:: Extracted text

Monday, March 1, 2010

Inter-Subjectivity/Intervisuality - Bhupen Khakhar among Friends and Foes: An Inquiry into Homophobia - Shivaji K Panikkar

(Presentation for the Visual Culture Conference ‘See-Saw: Context of Spectatorship’, Sarojini Naidu School of Arts and Communication, University of Hyderabad, Hyderabad, 25th -27th Feb. 2010.)

The question I ask is about the importance of Khakhar’s sexuality in the very structuring of his art. The answer to this is not merely in understanding the experiential realm of the gay painter and its reflection in the art, but it is in understanding the larger political meaning of his art. The question, in other words is whether his sexuality was merely one of the aspects of his life that could be thought of separately from other facets of his life, or was it a crucially determining factor that controlled most or all other aspects of his life.

::::
:: Supplied information

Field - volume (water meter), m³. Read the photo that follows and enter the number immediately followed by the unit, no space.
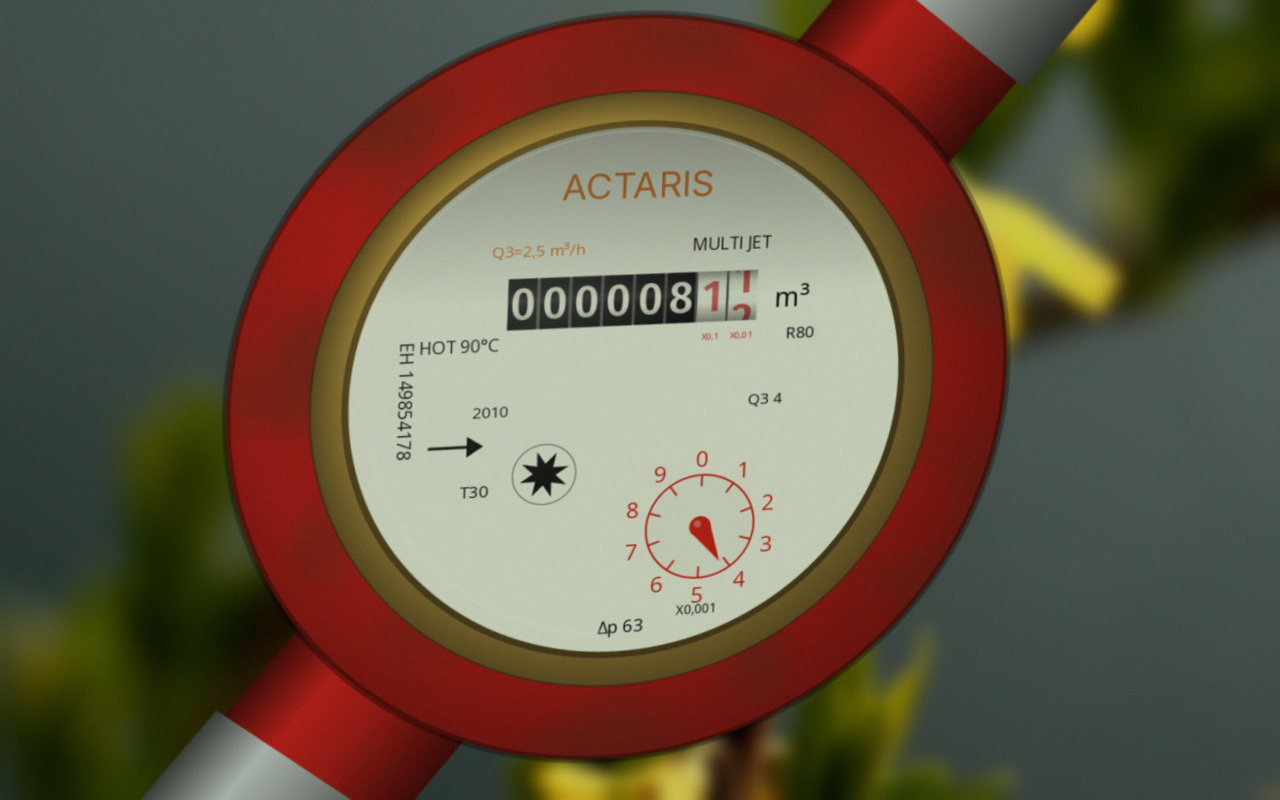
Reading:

::::

• [Questions to answer]
[1] Answer these questions from the Khakhar text.
(a) Which university hosted the conference where the presentation was given?
(b) On what dates was the conference held?
(c) Besides the experiential realm of the gay painter, understanding what does the author say the answer lies in?
[2] Reproduce a passage of the Khakhar text word for word, starting at the words "Inter-Subjectivity/Intervisuality - Bhupen" and ending after the words "of his life.".
Rely solely on the Khakhar text, not the listing, for your answers.

• [Solutions by task]
[1]
(a) The University of Hyderabad, at its Sarojini Naidu School of Arts and Communication.
(b) 25th–27th Feb. 2010.
(c) The larger political meaning of his art.

[2]
Inter-Subjectivity/Intervisuality - Bhupen Khakhar among Friends and Foes: An Inquiry into Homophobia - Shivaji K Panikkar

(Presentation for the Visual Culture Conference ‘See-Saw: Context of Spectatorship’, Sarojini Naidu School of Arts and Communication, University of Hyderabad, Hyderabad, 25th -27th Feb. 2010.)

The question I ask is about the importance of Khakhar’s sexuality in the very structuring of his art. The answer to this is not merely in understanding the experiential realm of the gay painter and its reflection in the art, but it is in understanding the larger political meaning of his art. The question, in other words is whether his sexuality was merely one of the aspects of his life that could be thought of separately from other facets of his life, or was it a crucially determining factor that controlled most or all other aspects of his life.